__作業内容__
本文のうち「『半落ち』は、」で始まる段落を、主な事実を残して、より短い文章に書き直してください。

__文書本文__
──────────────────────────────

ご覧になった方も多かったのではと思います。
『半落ち』は、若年性アルツハイマーにより、認知症となった妻を殺害してしまう刑事が主人公ですが、この夫婦には、骨髄性白血病で亡くなった息子がおり、その子への愛と、刑事がドナーとなった骨髄性白血病の若者への愛が織りなす人間ドラマでした。
壊れていく妻に懇願されるように、殺人を犯してしまう夫・・・・・
しかし、殺してほしいと懇願する妻の心に、共感できなかったのは、私だけでは無かったと思います。
認知症は、確かに記憶が無くなっていく症状が表われます。
人格が変わっていく姿を見ることにもなります。
そして、その変化を、自分自身が自覚していることも事実です。
だが、そこに、自死を肯定する心はあり得ないと思っています。
心とは、自身がつかみ得ない、無限の広がりを持っているものではないでしょうか?
認知症が進んでいくと、少しづつですが
仏の心に近づいていくような気がしています。
仏の心とは、こだわるものが無く、ただひたすら感謝する心・・・・
毎日が心安く暮らせることへの素朴な感謝。
そんな人へと変わっていくものです。
認知症患者が身近にいるということは、そんな思いにさせてくれるものです。

──────────────────────────────

__検討対象の記録__
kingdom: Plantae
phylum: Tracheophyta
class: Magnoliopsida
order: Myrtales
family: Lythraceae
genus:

──────────────────────────────

__期待される出力__
『半落ち』は、若年性アルツハイマーで認知症になった妻を殺してしまう刑事が主人公の人間ドラマで、骨髄性白血病で亡くなった息子への愛と、刑事がドナーとなった同じ病の若者への愛が描かれていた。